The first processing step of a digital system in which we are dealing with quantization is the conversion of an analog into a digital signal. Besides the ideal C-to-D conversion from continuous time to discrete time samples $x[n]$ we quantize these samples into samples $\hat{x}[n]$,
as depicted in Fig. 1.
For simplicity reasons we assume rounding for this quantization step with no overflow. The samples are numbers without a decimal fraction which are represented by $B$ bits. With quantization step $q$ we have:
$$
|\hat{x}[n]| < q \cdot 2^{B-1} \hspace{3mm} \mbox{and} \hspace{3mm}
|\hat{x}[n]-x[n]|=|e[n] < \frac{q}{2}
$$
The Signal to Noise Ratio (SNR) is defined as the power of $x[n]$ divided by the power of the error signal $e[n]$: $P_x/P_e$. In order to overcome overflow we usually limit $|x[n]|$ to be much smaller than the maximum allowable absolute value of the quantized signal $\hat{x}[n]$. This can be achieved by multiplying signal $x[n]$ with a constant factor $K$ which is much smaller than 1. In practice the value $K = 1/4$ is often chosen.
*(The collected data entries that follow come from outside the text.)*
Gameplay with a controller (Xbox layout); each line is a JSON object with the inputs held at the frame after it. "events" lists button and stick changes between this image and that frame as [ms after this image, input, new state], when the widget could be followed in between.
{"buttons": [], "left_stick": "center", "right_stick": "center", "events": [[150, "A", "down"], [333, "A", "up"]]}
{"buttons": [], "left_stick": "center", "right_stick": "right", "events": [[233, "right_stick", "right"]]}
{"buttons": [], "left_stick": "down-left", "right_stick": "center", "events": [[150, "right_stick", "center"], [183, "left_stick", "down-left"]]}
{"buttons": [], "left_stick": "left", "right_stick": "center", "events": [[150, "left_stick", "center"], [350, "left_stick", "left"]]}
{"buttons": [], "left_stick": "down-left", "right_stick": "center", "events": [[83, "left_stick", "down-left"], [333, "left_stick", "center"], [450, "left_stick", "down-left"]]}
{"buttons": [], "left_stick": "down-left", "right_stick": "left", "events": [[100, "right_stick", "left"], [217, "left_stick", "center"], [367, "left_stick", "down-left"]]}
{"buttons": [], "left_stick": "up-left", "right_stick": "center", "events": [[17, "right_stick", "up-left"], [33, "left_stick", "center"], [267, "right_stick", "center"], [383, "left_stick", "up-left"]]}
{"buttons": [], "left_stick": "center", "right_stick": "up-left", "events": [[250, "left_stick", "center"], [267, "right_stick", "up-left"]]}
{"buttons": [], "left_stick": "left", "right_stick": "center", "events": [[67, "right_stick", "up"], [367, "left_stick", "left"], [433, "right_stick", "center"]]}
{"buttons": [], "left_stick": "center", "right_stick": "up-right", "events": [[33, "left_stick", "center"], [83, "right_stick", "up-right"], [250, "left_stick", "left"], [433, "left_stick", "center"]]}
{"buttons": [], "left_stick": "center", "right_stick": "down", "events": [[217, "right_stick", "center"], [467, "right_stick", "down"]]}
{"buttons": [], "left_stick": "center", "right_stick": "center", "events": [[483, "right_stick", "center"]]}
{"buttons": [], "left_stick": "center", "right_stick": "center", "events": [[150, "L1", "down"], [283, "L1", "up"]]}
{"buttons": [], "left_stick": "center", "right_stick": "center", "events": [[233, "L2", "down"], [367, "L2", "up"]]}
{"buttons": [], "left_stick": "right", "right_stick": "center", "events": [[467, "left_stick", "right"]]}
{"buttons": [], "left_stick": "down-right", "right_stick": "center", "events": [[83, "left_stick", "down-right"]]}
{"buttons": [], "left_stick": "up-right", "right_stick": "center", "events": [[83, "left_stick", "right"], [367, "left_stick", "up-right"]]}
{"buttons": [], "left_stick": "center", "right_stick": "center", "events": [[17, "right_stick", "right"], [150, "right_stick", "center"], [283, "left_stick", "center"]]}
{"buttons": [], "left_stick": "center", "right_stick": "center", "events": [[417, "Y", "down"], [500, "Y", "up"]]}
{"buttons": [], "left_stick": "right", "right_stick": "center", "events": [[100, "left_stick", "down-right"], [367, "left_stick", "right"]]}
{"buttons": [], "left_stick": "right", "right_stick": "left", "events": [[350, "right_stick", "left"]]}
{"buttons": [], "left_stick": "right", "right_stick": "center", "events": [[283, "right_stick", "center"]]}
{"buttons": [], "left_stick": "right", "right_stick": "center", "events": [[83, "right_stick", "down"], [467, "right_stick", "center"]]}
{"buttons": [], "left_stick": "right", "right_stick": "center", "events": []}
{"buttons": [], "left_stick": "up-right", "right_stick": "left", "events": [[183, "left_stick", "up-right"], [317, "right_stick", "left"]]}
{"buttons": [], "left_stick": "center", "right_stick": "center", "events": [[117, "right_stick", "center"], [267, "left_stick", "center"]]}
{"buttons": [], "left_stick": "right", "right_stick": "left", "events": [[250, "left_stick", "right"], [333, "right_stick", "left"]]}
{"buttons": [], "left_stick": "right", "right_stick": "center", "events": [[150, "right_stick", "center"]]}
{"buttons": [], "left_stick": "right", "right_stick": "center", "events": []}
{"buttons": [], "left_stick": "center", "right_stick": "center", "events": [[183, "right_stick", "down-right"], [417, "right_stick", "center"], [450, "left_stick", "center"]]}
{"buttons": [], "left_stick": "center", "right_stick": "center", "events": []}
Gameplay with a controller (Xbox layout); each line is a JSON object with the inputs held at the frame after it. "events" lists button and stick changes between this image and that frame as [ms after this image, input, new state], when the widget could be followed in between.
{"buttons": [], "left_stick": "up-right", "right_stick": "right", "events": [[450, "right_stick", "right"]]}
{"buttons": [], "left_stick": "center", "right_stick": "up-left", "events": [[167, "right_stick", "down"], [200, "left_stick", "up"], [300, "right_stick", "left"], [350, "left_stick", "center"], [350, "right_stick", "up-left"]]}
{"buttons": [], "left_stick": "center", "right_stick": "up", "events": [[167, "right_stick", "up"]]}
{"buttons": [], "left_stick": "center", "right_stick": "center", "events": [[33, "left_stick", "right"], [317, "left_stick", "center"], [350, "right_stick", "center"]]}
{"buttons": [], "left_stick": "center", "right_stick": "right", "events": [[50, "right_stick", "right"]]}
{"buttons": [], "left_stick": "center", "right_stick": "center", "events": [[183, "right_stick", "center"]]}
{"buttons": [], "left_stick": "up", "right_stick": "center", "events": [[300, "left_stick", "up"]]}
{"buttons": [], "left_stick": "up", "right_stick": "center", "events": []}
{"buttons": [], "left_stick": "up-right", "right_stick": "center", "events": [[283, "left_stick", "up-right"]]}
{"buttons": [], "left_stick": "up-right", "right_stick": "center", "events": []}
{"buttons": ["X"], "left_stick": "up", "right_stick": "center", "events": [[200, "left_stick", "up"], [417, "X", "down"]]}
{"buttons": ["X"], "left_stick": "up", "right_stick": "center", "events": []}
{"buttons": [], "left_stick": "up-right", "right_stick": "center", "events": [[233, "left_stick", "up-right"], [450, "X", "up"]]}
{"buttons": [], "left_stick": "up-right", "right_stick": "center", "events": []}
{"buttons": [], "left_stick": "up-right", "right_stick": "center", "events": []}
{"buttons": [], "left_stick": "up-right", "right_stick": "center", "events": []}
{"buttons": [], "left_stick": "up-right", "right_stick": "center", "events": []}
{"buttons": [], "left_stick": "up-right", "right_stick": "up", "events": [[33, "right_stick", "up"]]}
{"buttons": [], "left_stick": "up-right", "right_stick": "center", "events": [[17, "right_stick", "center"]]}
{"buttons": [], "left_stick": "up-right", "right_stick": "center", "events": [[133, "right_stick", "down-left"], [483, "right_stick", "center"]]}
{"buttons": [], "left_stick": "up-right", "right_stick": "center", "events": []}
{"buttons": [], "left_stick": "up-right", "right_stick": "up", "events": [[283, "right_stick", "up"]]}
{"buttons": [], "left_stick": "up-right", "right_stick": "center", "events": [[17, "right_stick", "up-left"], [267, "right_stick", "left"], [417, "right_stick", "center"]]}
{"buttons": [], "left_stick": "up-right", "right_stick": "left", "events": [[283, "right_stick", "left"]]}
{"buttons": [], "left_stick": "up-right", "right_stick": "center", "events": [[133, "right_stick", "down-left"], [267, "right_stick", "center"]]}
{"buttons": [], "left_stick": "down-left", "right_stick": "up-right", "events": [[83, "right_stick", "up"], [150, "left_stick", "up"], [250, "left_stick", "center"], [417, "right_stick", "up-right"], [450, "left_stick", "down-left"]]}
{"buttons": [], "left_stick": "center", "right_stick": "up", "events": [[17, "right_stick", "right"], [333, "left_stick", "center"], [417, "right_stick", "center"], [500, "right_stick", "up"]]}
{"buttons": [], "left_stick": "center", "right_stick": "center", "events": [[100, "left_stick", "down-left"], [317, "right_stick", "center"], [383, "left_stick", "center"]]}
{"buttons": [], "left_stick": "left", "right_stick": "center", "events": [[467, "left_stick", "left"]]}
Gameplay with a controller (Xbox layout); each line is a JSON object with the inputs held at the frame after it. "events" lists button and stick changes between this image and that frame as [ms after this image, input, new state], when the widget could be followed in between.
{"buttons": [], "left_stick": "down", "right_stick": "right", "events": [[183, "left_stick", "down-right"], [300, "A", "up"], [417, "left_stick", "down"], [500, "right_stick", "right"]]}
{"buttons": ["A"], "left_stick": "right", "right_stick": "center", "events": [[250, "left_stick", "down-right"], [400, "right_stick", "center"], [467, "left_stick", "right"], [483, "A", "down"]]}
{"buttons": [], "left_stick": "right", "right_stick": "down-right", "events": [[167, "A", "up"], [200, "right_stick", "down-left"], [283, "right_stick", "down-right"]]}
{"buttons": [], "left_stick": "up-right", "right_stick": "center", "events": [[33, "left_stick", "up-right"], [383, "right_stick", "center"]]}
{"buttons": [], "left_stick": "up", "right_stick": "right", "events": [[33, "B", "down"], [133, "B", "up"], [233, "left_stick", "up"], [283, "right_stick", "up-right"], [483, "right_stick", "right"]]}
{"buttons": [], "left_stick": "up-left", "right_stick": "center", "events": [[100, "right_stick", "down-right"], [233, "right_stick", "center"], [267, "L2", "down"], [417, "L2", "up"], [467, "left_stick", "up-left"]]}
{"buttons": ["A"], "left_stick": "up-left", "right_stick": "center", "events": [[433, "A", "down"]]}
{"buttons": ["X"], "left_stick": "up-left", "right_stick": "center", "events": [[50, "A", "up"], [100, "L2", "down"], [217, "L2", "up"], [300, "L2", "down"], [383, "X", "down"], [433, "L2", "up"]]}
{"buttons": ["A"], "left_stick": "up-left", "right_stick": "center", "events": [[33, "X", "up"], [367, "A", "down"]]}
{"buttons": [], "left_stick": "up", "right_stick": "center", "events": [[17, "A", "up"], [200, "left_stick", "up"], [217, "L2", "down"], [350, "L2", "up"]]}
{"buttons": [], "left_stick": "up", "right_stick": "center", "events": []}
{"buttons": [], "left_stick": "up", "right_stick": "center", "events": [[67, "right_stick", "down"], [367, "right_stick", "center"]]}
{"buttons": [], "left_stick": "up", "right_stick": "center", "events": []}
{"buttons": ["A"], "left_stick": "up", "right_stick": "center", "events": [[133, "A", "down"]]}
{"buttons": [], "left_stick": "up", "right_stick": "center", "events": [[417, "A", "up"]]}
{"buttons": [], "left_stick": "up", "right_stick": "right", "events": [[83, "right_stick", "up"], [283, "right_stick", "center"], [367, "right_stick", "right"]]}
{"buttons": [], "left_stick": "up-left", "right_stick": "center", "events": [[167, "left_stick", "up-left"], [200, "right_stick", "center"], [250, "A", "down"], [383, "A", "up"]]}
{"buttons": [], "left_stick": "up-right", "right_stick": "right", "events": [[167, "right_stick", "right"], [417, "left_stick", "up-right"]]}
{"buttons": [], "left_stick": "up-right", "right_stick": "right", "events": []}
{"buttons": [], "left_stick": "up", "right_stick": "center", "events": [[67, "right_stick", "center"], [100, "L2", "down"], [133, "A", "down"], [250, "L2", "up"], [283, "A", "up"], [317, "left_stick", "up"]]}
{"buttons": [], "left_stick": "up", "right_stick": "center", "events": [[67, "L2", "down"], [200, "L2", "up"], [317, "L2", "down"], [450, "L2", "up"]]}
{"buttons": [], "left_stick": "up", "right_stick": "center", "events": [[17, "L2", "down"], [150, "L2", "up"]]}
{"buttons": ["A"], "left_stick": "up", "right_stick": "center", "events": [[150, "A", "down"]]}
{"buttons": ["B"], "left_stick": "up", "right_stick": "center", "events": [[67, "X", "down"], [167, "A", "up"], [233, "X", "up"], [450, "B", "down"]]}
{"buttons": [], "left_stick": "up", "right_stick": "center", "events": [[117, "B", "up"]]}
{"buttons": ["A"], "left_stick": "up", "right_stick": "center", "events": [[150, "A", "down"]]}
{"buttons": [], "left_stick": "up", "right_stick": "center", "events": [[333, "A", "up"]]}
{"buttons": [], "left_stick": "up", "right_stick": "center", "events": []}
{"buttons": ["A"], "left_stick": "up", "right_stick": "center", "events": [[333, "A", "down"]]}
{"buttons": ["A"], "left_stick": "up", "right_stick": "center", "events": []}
With this $P_x$ is as follows:
$$
P_x= \left ( K \cdot q \cdot 2^{B-1} \right )^2
\hspace{2mm} \mbox{(typically} \hspace{2mm} K=1/4\mbox{)}
$$
The assumption made to evaluate the error power $P_e$ is that the error can be treated as a random variable which is uniformly distributed in the range $-q/2$ until $+q/2$ with probability $1/q$ which results in the following error power $P_e$:
$$
P_e = \int_{-\infty}^{\infty} e^2 \cdot \mbox{Prob}\{e\} d e = \int_{-q/2}^{q/2} e^2 \cdot \frac{1}{q} d e = q^2 / 12
$$
Together with $K=1/4$ the SNR becomes:
$$
\frac{P_x}{P_e} = \frac{3}{16} 2^{2B} \hspace{2mm} \rightarrow \hspace{2mm}
10 \cdot ^{10}\mbox{log} \left ( \frac{P_x}{P_e} \right ) \hat{=} \color{red}{6 B} \mbox{[dB]}
$$
which implies that the SNR is linearly related to the used number of bits $B$. A practical rule of thumb is that the Signal to noise ratio $P_x/P_e$ improves 6 [dB] for each extra bit that we use to represent $x[n]$ by its quantized value $\hat{x}[n]$. For example a 16 bit representation of a signal $x[n]$ has a signal to noise ratio of approximately 96 [dB].
Influence filtering of round-off noise
The influence of round-off noise when it propagates through a filter
can be analysed by using the model as depicted in Fig. 2.
From this figure it follows that in case of an LTI filter with impulse response $h[n]$, the output $y[n]$ can be written as an sum of two components:
\begin{eqnarray}
y[n]&=& \hat{e}[n] \star h[n] =(x[n]+e[n]) \star h[n] \newline
&=& x[n] \star h[n] + e[n] \star h[n] = v[n] + g[n]
\end{eqnarray}
Signal $v[n]$ is the result of filtering $x[n]$ with filter $h[n]$ and Signal $g[n]$ is the result of filtering the quantization error $e[n]$ with filter $h[n]$. Together with the fact that the spectra of signal $x$ and quantization error $e$ will be different it follows that the filter $h[n]$ influences the signal to noise ratio:
$$
\frac{P_x}{P_e} \neq \frac{P_v}{P_g} \hspace{3mm} \Leftrightarrow
\mbox{ SNR$_{in}$ $\neq$ SNR$_{out}$}
$$
Pairing and ordering
Finally it can be noted that for a filter that is implemented in cascade or parallel form, there is a considerable flexibility in terms of selecting which poles are paired with which zeros and in selecting the order in which the sections are to be cascaded for a cascade structure. Pairing and ordering may have a significant effect on the shape of the output noise power. The rules of thumb that are generally followed for pairing and ordering are as follows:
The pole that is closest to the unit circle is paired with the zero that is closest to it in the $Z$-plane, and this pairing is continued until all poles and zeros have been paired.
The resulting second order sections are then ordered in cascade realization according to how close the poles are with respect to the unit circle. The ordering may be done either in terms of increasing or decreasing closeness to the unit circle. Which ordering is used depends on different number of factors, including the shape of the output noise.